Your assignment → In the Kubernetes Volumes excerpt, rewrite the paragraph beginning "This was the first part" as a short bulleted list that keeps its main facts.

Selected excerpt →
This was the first part of a three-part mini-series of articles about Volumes. In this article we saw the basics of how to use Volumes in our Pods. There are two main purposes with Volumes, the first is that we usually need a place to store some sort of state, and a Volume is useful for that, the second purpose is that we can pre-populate a Volume with data (for instance configuration files) and use that data in our Pod. A Volume also allows us to share data between different containers in a Pod.

In the next article we will look at PersistentVolumes and PersistentVolumeClaims.


  1. See the current list of available Volumes types in the official Kubernetes documentation https://kubernetes.io/docs/concepts/storage/volumes/#volume-types 

  2. I use a Deployment manifest and not a Pod manifest, but this is fine since the .spec part in a Pod manifest is the same as the .spec.template part of the Deployment manifest. 

  3. There are a few different types available, you can read more about them in the documentation on hostPath at https://kubernetes.io/docs/concepts/storage/volumes/#hostpath 

  4. What I have purposefully not mentioned yet is that many of the Volume types are being deprecated in favor of something known as CSI drivers. CSI stands for Container Storage Interface, and it is a sort of plugin system where you can install a CSI driver for a given backing storage media (AWS EBS, Azure Disk, etc). We will look closer at CSI driver in the third part of this mini-series on Volumes.

Entries shown →
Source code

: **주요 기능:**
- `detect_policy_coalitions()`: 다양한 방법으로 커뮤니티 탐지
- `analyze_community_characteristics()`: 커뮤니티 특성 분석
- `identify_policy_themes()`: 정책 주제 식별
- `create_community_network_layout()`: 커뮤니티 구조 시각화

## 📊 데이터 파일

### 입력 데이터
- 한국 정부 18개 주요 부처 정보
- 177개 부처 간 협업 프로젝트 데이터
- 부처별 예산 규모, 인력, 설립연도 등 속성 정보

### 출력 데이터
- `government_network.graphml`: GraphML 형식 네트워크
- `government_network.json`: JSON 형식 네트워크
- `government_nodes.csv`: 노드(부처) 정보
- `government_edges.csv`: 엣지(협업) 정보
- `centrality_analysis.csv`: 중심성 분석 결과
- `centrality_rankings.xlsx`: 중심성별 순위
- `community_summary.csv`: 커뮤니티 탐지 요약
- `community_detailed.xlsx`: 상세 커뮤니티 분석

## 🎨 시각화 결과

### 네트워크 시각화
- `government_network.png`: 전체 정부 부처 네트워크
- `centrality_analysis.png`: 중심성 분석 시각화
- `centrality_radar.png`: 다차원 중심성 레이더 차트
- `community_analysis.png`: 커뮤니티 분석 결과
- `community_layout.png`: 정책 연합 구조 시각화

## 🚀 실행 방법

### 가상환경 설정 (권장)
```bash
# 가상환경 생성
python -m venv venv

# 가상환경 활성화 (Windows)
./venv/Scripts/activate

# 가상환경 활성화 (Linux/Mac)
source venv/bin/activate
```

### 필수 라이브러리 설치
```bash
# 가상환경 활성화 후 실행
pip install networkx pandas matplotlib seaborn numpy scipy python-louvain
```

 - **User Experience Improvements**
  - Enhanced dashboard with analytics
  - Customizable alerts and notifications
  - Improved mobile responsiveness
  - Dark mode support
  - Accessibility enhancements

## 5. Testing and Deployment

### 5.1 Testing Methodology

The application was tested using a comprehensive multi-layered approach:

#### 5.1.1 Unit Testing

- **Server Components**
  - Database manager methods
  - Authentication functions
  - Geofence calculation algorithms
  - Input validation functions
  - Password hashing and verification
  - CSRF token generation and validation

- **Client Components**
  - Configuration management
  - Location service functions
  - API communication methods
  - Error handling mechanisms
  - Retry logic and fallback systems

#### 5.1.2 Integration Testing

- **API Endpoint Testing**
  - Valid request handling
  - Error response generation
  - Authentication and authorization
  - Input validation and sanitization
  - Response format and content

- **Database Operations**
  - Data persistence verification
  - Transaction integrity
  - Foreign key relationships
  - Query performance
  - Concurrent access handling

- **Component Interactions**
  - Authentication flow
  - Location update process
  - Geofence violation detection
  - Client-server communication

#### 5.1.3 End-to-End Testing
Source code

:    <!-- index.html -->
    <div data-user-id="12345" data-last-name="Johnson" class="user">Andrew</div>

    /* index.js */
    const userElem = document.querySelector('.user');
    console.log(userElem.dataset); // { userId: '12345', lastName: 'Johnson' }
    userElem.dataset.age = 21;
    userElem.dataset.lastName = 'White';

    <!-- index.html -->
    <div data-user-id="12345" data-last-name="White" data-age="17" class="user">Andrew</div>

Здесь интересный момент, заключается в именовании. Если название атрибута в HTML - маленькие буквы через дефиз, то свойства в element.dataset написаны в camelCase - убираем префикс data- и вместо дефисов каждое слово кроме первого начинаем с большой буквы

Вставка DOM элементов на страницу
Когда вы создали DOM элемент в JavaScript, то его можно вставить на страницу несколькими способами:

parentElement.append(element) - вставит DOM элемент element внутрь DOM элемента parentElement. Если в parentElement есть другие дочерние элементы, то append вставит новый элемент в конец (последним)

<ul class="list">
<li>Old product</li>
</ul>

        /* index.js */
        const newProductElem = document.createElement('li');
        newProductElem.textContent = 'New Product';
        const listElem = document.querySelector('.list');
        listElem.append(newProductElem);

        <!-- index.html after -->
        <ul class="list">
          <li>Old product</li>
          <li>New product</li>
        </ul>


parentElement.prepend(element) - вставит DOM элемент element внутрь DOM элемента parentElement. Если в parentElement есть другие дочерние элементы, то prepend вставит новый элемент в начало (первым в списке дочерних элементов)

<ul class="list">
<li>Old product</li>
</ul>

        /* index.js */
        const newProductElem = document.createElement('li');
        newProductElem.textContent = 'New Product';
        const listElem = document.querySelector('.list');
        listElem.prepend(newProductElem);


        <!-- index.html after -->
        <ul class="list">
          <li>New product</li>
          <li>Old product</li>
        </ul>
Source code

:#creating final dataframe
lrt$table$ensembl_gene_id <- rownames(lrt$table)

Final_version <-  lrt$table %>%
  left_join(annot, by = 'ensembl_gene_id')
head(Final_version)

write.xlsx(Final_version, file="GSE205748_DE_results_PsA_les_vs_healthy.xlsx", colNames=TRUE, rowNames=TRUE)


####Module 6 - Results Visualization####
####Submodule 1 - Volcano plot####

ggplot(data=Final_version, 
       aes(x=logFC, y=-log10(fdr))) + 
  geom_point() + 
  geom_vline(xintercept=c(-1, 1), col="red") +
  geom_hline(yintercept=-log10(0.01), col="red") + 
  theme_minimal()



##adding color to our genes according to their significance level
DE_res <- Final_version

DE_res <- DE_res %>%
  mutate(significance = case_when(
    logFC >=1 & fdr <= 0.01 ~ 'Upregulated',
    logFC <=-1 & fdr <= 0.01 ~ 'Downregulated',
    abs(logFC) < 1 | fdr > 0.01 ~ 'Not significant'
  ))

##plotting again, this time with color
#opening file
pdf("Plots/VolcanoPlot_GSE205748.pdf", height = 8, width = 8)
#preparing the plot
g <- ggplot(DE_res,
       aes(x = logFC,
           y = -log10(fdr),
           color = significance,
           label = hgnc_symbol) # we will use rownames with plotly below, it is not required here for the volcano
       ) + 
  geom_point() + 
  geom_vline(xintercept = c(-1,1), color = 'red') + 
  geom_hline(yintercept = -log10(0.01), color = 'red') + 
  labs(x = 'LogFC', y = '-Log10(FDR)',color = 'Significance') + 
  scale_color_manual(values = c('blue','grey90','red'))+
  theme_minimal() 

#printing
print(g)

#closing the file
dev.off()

Solution →
- This article, the first in a three-part mini-series on Volumes, covered the basics of using Volumes in Pods.
- First main purpose: a Volume gives a place to store state.
- Second main purpose: a Volume can be pre-populated with data, such as configuration files, for a Pod to use.
- A Volume also lets different containers in a Pod share data.